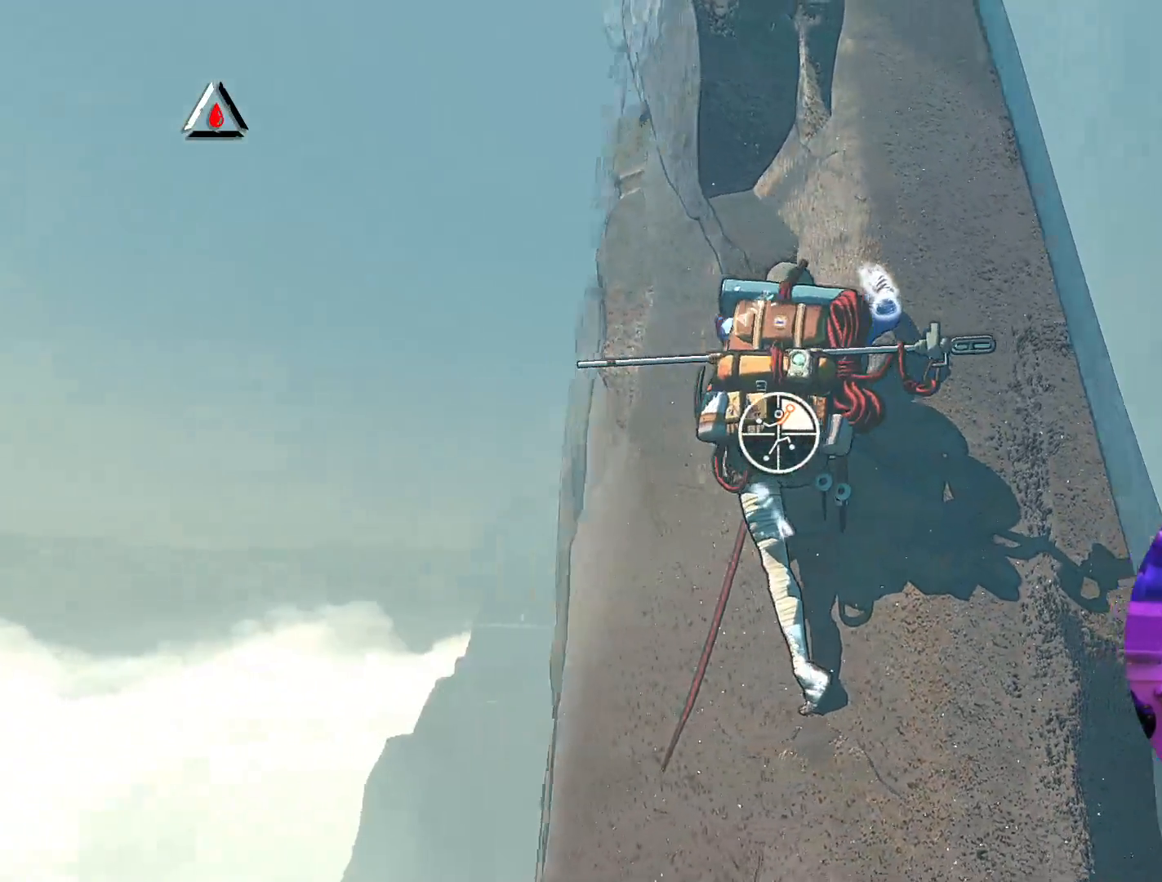
{"buttons": ["R1"], "left_stick": "center", "right_stick": "left", "events": [[167, "right_stick", "center"], [283, "right_stick", "left"]]}
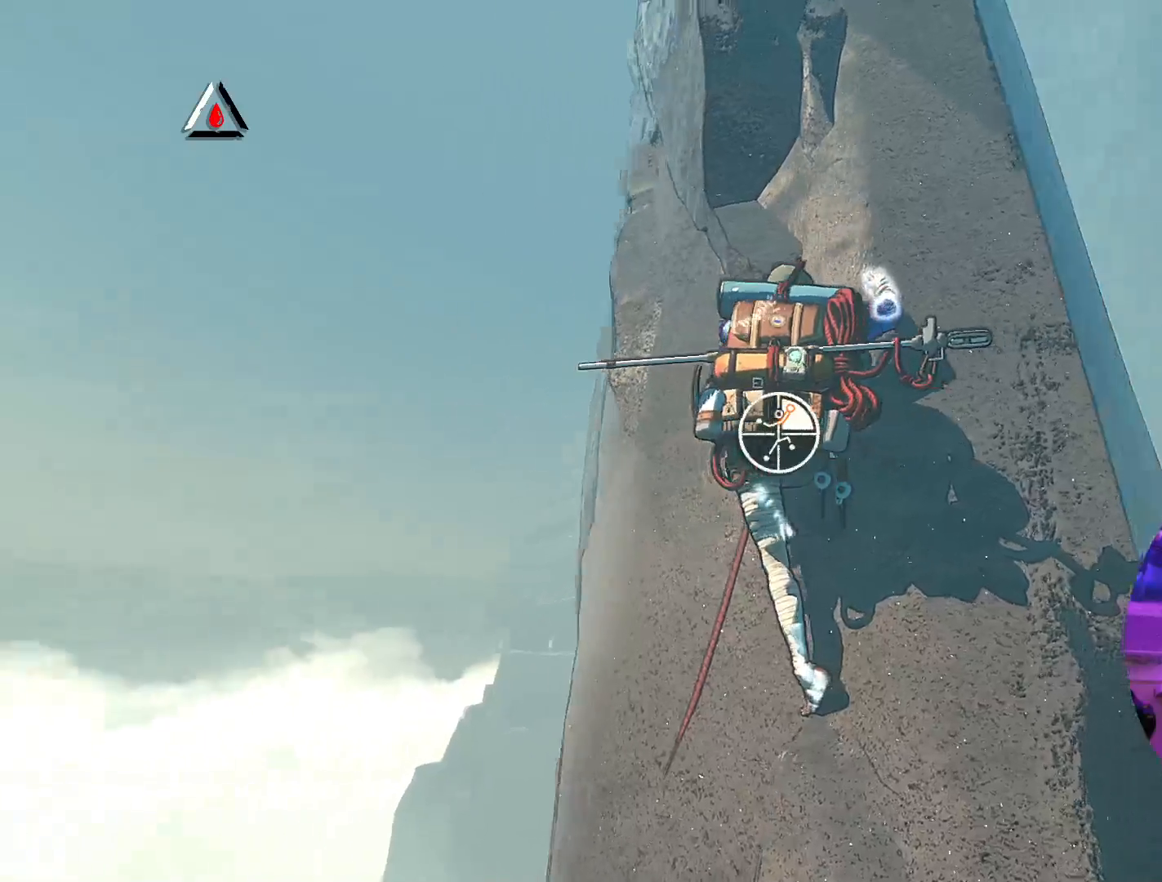
{"buttons": ["R1"], "left_stick": "down", "right_stick": "center", "events": [[167, "right_stick", "center"], [367, "left_stick", "down"]]}
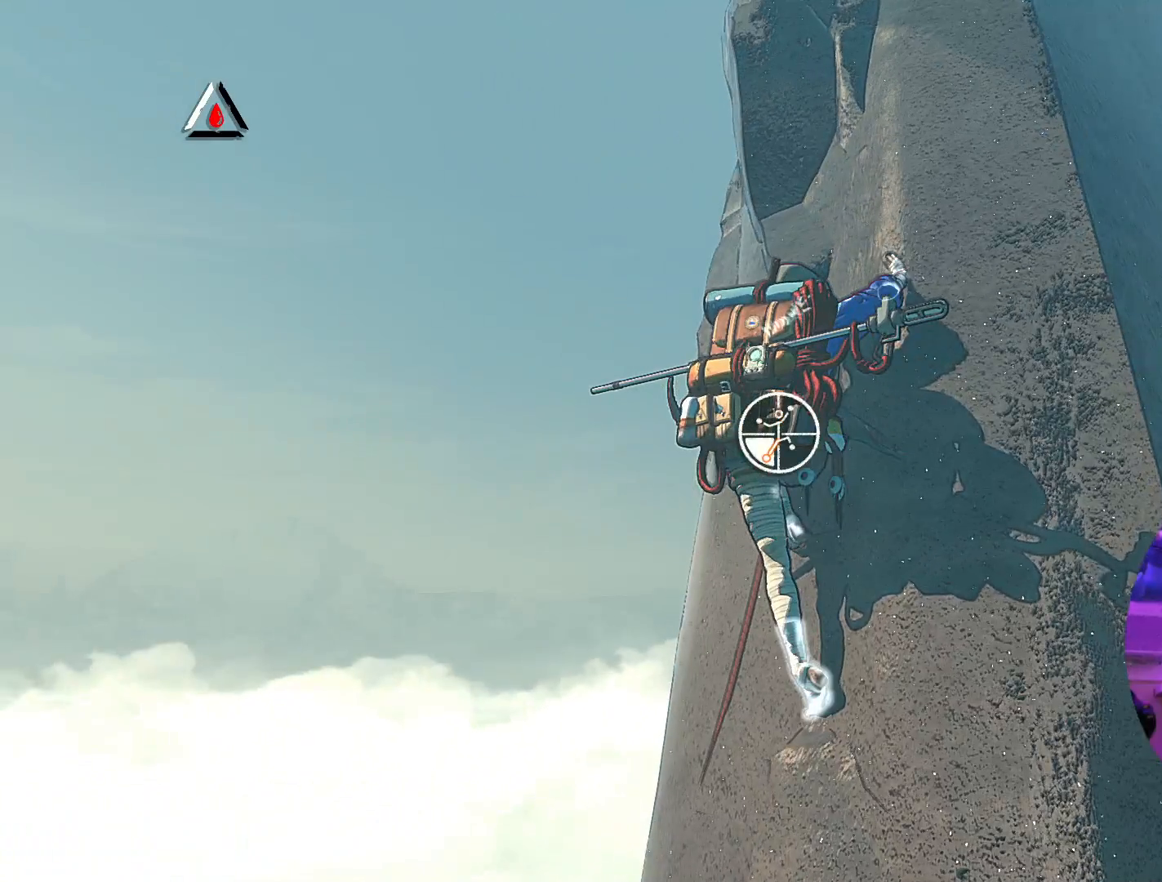
{"buttons": ["R1"], "left_stick": "center", "right_stick": "right", "events": [[200, "left_stick", "center"], [400, "right_stick", "right"]]}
________________________
In your copy of the material, match every word exactly and include no pictures.

{"buttons": ["R1"], "left_stick": "center", "right_stick": "left", "events": [[167, "right_stick", "center"], [283, "right_stick", "left"]]}
{"buttons": ["R1"], "left_stick": "down", "right_stick": "center", "events": [[167, "right_stick", "center"], [367, "left_stick", "down"]]}
{"buttons": ["R1"], "left_stick": "center", "right_stick": "right", "events": [[200, "left_stick", "center"], [400, "right_stick", "right"]]}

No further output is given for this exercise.